(Items from a data source)
===============
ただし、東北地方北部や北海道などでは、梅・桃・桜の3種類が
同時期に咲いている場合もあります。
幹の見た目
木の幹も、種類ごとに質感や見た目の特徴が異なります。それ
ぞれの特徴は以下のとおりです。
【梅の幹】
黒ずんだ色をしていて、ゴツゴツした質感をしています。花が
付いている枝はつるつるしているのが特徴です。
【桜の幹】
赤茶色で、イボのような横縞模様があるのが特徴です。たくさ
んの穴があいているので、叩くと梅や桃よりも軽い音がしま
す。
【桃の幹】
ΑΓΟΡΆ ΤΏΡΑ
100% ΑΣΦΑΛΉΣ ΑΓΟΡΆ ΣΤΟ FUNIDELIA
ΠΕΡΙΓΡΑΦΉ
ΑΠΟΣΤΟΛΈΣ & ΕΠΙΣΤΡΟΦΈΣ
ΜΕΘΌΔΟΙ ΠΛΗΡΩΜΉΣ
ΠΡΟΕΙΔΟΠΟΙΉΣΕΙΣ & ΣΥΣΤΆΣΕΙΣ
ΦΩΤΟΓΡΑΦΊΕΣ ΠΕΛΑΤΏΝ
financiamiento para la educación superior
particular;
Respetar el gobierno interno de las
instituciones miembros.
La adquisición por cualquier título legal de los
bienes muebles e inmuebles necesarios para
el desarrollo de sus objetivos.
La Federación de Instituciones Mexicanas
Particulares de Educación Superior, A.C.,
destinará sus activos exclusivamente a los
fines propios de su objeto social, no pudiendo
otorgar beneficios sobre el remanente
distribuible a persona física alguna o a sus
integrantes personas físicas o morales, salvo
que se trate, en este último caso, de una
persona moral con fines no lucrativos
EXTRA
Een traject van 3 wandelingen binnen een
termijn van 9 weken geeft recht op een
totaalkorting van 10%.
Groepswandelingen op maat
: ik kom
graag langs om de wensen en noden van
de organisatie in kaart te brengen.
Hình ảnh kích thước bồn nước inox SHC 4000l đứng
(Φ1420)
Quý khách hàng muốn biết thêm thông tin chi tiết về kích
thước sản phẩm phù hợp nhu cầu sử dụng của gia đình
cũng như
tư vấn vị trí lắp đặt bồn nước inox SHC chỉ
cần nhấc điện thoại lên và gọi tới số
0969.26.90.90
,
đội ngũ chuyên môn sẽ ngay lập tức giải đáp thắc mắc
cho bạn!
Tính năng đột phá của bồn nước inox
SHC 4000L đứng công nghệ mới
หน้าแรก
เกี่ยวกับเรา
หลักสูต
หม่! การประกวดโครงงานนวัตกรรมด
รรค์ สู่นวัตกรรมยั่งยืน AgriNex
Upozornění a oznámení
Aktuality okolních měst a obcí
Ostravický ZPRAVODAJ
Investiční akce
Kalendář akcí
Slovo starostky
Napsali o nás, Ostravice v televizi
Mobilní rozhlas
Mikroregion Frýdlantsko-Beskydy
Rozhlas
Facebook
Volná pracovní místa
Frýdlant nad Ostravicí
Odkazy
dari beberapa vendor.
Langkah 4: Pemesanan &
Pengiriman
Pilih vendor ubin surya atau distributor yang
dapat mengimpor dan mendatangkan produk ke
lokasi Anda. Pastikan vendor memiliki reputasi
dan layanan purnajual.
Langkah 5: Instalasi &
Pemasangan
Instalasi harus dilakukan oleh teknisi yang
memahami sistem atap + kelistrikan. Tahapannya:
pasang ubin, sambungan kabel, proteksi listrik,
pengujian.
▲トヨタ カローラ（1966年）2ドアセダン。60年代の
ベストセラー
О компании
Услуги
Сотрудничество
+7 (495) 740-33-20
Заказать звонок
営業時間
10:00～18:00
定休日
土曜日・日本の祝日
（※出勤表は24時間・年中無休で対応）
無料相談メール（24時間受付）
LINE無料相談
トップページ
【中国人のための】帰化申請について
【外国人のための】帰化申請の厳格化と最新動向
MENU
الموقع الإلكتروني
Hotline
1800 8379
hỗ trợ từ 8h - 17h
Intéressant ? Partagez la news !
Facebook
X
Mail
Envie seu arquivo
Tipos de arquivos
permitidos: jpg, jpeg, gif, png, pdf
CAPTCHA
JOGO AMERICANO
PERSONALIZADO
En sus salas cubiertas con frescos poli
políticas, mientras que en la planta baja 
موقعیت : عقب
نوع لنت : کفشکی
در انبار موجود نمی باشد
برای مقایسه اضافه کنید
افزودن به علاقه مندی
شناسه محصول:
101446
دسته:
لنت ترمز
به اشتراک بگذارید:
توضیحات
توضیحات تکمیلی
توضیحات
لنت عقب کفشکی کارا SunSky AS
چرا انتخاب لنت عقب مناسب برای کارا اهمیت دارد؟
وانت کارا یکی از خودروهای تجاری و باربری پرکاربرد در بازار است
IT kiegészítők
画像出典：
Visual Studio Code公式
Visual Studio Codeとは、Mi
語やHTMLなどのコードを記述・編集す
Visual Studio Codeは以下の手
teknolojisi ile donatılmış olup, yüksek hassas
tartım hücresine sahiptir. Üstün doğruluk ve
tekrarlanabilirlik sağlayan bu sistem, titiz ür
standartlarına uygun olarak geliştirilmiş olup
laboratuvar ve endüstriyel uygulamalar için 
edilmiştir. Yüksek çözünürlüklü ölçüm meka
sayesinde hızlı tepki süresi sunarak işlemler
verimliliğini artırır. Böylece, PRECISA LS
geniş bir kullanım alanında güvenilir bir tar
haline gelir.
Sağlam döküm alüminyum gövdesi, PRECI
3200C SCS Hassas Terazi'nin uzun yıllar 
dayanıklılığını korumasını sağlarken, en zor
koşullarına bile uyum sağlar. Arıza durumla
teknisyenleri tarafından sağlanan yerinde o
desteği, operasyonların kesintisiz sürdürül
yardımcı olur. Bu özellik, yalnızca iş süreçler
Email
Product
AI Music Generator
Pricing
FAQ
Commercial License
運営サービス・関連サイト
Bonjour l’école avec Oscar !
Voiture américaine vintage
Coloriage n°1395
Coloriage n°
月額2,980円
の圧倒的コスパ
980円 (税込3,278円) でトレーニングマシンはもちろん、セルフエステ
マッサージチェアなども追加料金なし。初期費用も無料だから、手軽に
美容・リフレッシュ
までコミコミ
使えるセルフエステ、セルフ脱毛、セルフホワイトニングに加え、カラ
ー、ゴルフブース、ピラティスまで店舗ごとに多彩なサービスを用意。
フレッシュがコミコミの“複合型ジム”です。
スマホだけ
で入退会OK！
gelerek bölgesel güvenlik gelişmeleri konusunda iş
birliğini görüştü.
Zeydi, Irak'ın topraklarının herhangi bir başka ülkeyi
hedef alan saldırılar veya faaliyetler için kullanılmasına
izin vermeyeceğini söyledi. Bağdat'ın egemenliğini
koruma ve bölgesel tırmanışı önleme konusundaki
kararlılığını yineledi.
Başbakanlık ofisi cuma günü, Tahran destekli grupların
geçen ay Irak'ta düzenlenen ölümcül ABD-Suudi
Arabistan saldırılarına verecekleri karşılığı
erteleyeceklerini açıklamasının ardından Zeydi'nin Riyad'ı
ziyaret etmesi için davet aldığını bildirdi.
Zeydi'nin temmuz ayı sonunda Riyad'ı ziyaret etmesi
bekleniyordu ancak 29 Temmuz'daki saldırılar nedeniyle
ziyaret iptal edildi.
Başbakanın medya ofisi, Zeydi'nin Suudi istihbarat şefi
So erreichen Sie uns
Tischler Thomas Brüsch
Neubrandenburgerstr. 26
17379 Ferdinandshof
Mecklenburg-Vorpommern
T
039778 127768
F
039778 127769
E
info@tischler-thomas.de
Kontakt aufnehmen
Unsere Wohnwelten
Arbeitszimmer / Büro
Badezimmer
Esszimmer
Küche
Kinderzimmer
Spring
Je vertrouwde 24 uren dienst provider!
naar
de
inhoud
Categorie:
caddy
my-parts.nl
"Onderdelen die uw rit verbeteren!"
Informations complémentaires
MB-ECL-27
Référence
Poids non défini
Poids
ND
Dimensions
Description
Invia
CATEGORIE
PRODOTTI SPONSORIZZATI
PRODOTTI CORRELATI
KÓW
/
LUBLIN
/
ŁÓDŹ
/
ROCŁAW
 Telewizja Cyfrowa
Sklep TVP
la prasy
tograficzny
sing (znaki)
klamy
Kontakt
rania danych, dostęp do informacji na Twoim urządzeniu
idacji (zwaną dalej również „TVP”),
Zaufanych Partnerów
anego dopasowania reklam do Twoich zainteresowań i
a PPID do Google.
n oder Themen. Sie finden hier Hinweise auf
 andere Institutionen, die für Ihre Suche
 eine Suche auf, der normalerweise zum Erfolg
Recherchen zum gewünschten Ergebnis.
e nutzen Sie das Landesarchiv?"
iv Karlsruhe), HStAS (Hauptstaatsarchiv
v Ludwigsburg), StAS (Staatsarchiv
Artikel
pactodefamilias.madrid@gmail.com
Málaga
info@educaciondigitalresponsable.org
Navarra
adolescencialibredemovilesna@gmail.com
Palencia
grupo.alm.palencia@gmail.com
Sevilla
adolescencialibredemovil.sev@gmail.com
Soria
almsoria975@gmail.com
===============
■ Request ■
Reproduce precisely, and with no line left out, each line from the top of the entries through the line that carries "el desarrollo de sus objetivos.".

■ Your solution ■
ただし、東北地方北部や北海道などでは、梅・桃・桜の3種類が
同時期に咲いている場合もあります。
幹の見た目
木の幹も、種類ごとに質感や見た目の特徴が異なります。それ
ぞれの特徴は以下のとおりです。
【梅の幹】
黒ずんだ色をしていて、ゴツゴツした質感をしています。花が
付いている枝はつるつるしているのが特徴です。
【桜の幹】
赤茶色で、イボのような横縞模様があるのが特徴です。たくさ
んの穴があいているので、叩くと梅や桃よりも軽い音がしま
す。
【桃の幹】
ΑΓΟΡΆ ΤΏΡΑ
100% ΑΣΦΑΛΉΣ ΑΓΟΡΆ ΣΤΟ FUNIDELIA
ΠΕΡΙΓΡΑΦΉ
ΑΠΟΣΤΟΛΈΣ & ΕΠΙΣΤΡΟΦΈΣ
ΜΕΘΌΔΟΙ ΠΛΗΡΩΜΉΣ
ΠΡΟΕΙΔΟΠΟΙΉΣΕΙΣ & ΣΥΣΤΆΣΕΙΣ
ΦΩΤΟΓΡΑΦΊΕΣ ΠΕΛΑΤΏΝ
financiamiento para la educación superior
particular;
Respetar el gobierno interno de las
instituciones miembros.
La adquisición por cualquier título legal de los
bienes muebles e inmuebles necesarios para
el desarrollo de sus objetivos.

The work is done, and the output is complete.